Overcoming technical barriers

Several early hurdles shaped the engineering side of the work:

  • Maps & choropleths: Debugged rendering issues by creating a custom dataset and testing with a “blue box” overlay to confirm the layer logic.
  • Dynamic visibility: Used variable logic to show or hide content dynamically based on user selections.
  • Design standards: Recreated GOV.UK patterns inside Workshop to ensure familiarity and accessibility.
Key insight: Turning undocumented limitations into reusable solutions laid the foundation for future NHS dashboards.

Designing for real people

A research visit to the Milton Keynes Breast Screening Office grounded the work in real workflows. Staff feedback shaped a dual-audience structure:

  • Local BSOs → operational performance and day-to-day metrics.
  • National commissioners → strategic trends and regional comparisons.
Key insight: Observing real users confirmed that one flexible system could meet diverse needs — from local delivery to national oversight.

Iterating to scale

Each prototype increased fidelity and capability:

  • From simple tables → expandable participant records.
  • From static lines → interactive, quarter-by-quarter visuals.
  • From isolated datasets → a unified user journey.

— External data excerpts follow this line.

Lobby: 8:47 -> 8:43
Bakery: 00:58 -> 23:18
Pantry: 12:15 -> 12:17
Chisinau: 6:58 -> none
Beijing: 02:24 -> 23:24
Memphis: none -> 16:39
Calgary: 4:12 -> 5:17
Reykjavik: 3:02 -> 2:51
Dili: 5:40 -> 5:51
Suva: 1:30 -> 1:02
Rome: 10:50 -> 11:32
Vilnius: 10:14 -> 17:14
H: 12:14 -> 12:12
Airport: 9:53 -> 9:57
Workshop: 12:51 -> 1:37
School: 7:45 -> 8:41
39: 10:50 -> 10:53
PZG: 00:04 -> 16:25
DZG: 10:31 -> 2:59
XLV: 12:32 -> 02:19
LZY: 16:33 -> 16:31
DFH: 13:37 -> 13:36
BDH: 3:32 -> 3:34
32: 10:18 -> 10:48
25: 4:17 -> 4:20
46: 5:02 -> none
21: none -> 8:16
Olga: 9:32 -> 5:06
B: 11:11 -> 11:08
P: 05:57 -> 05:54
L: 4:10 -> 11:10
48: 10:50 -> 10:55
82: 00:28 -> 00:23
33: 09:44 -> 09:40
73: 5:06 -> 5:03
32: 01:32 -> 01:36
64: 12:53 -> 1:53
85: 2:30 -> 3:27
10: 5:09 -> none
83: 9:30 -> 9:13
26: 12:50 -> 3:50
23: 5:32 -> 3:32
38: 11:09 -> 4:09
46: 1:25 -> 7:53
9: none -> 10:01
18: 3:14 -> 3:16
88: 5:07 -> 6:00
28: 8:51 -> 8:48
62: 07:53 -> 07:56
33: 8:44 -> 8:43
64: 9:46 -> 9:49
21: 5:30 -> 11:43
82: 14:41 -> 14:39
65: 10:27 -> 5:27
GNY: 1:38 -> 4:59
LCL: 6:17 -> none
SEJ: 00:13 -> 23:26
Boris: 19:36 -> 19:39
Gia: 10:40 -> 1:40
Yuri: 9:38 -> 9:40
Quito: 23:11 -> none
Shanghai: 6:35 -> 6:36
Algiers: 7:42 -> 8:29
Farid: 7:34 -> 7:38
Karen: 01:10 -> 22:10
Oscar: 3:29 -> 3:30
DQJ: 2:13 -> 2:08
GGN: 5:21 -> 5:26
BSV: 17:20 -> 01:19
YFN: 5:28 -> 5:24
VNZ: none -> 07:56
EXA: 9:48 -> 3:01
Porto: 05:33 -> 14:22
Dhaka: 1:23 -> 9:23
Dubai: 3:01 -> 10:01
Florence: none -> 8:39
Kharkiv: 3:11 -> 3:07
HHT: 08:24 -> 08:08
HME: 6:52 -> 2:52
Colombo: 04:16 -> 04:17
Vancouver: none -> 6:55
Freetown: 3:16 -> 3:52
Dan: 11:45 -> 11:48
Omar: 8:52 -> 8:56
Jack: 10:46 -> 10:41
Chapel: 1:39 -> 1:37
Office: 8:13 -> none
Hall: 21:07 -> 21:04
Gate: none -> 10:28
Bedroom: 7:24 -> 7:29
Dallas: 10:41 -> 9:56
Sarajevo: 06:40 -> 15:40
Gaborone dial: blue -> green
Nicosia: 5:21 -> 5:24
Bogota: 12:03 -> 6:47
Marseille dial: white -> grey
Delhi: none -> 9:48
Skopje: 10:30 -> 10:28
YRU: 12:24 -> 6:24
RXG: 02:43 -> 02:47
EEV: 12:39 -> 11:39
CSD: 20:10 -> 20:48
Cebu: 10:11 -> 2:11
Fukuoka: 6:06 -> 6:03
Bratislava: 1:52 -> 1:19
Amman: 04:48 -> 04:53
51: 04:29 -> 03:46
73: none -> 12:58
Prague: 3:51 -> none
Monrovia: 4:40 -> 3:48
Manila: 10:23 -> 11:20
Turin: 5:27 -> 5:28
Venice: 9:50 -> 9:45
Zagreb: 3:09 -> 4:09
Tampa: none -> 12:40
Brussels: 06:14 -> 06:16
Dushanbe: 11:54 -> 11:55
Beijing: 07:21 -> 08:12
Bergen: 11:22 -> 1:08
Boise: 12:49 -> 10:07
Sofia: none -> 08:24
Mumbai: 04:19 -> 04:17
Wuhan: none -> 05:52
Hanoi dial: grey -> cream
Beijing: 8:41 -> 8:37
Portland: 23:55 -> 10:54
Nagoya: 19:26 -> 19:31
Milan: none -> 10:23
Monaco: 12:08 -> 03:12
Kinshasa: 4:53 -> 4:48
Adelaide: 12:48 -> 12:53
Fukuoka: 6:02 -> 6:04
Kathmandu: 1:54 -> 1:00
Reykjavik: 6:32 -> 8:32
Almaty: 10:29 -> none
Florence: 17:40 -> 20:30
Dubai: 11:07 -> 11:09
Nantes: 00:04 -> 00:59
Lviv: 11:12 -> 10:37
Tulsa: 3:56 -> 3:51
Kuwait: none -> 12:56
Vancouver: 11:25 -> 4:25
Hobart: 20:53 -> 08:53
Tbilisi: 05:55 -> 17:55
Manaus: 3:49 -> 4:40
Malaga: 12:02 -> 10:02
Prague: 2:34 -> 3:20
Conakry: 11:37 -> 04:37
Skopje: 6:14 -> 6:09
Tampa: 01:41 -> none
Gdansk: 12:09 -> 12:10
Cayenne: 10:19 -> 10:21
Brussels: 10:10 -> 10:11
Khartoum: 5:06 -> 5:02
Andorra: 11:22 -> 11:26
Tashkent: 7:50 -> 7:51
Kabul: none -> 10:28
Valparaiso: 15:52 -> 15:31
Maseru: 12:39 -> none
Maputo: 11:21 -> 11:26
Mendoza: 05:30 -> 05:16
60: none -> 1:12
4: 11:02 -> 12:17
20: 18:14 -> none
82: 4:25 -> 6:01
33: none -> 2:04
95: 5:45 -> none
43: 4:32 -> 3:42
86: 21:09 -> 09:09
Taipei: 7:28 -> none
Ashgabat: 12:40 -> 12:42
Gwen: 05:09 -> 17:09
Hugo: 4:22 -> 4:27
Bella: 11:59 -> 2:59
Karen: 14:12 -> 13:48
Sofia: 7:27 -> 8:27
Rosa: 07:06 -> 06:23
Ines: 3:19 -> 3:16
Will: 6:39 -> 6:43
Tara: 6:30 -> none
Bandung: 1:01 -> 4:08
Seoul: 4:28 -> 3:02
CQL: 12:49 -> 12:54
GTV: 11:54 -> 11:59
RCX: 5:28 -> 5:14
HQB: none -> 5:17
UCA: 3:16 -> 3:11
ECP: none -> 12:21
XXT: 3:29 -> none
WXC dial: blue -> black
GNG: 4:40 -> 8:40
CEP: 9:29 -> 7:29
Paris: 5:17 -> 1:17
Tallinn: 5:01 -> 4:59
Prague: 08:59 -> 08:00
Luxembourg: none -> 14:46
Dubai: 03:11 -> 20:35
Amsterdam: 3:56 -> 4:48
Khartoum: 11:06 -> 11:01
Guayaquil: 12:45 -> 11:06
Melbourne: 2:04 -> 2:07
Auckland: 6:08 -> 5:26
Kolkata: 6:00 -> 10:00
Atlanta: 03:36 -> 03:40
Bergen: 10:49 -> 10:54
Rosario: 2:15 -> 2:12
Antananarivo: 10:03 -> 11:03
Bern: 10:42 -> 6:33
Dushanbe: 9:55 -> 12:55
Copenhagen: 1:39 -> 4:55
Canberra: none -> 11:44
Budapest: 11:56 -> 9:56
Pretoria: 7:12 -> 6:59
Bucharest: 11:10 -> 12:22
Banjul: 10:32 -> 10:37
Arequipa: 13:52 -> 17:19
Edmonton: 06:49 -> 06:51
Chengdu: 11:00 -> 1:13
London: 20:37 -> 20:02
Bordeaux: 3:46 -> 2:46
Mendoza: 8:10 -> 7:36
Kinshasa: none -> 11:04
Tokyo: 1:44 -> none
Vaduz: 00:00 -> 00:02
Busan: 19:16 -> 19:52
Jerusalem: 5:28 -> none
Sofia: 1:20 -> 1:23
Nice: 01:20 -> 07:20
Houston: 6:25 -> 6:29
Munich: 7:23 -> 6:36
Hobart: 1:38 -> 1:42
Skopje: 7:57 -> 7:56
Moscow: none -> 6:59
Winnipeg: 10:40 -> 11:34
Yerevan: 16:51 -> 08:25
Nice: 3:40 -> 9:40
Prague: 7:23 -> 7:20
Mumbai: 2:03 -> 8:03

By iterating, testing, and scaling, an unfamiliar platform evolved into a robust, flexible tool fit for national deployment.

Key insight: Iteration wasn’t just refinement — it was the engine that turned experimentation into a scalable, production-ready design.

Outcomes

Delivering working prototypes early built platform confidence — transforming an experiment into a validated foundation for future NHS dashboards.

Real-time insights

Replaced static GOV.UK reports with interactive dashboards

Unified data model

Shared national-to-local visibility within one environment

Proof of concept

Demonstrated FDP’s scalability for future NHS screening programmes

What changed

  • Unified data experience: Static reports became fully interactive dashboards.
  • Dual-level visibility: BSOs and commissioners now access insights from the same system.
  • Scalable architecture: Proven FDP model for future NHS screening tools.
  • Familiar design language: GOV.UK-aligned UI improved accessibility and trust.

Reflections

The project highlighted how design can act as a bridge between users and technical platforms, shaping not just interfaces but strategic decisions.

These dashboards transformed how regional teams could understand performance. For the first time, everyone can see the same story, clearly.

Key learnings

  • Early prototyping uncovers both UX and data-model constraints.
  • Hands-on iteration builds credibility with technical and user stakeholders alike.
  • Bridging design and engineering accelerates delivery of scalable insights.